Gelles dit qu'il s'agit aussi d'une singularité perçue, l'idée qu'il n'y a pas de différence entre l'agresseur et la famille.
«Cela implique un contrôle, mais c'est un autre genre de chose, à cause de cet enchevêtrement familial. Il ne voit vraiment pas de frontières entre sa vie et celle de sa femme et de ses enfants », dit Gelles. "On peut aller jusqu'à dire qu'il pense à la propriété d'eux, mais ce n'est pas simplement une propriété, c'est [que] leurs vies sont complètement imbriquées, il n'y a pas de différence entre la sienne, celle de sa femme et la sienne des enfants.
Avec tout cela en jeu, la crise éclate et l'agresseur choisit de se protéger en se détruisant lui-même, sa réputation et, par extension, à ses yeux, sa famille.

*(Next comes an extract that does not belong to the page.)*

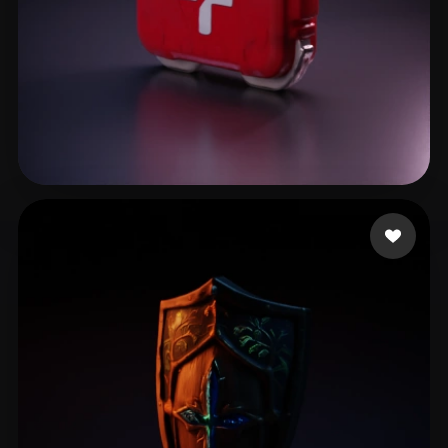
FPS EZIO
15 curtidas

Watts, qui aurait assassiné sa femme et ses enfants parce qu'il voulait une séparation et elle a dit qu'il n'obtiendrait jamais revoir les enfants, tomberait au milieu de ce terrible spectre - un cas de familicide, Gelles dit. Il ne pouvait pas contrôler ses actions, donc, vraisemblablement, il cherchait la forme ultime de contrôle.
Malgré les similitudes entre ces crimes, Websdale dit qu'il y a trop de choses que nous ne savons pas et ne comprenons pas à leur sujet à venir à des conclusions faciles, et avertit qu'il est beaucoup plus facile de trouver ces liens rétrospectivement que d'identifier les risques potentiels les facteurs.
"Il y a une pléthore de possibilités ici, mais je pense aussi que nous devons faire face au fait que nous avons également affaire à la présence obsédante de l'inexplicable", dit-il. "Je pense que nous aimons, en cet âge de raison, penser que nous pouvons identifier une cause ou un facteur particulier ici ou là, et je pense que la réalité est que dans ces cas, nous ne pouvons souvent pas."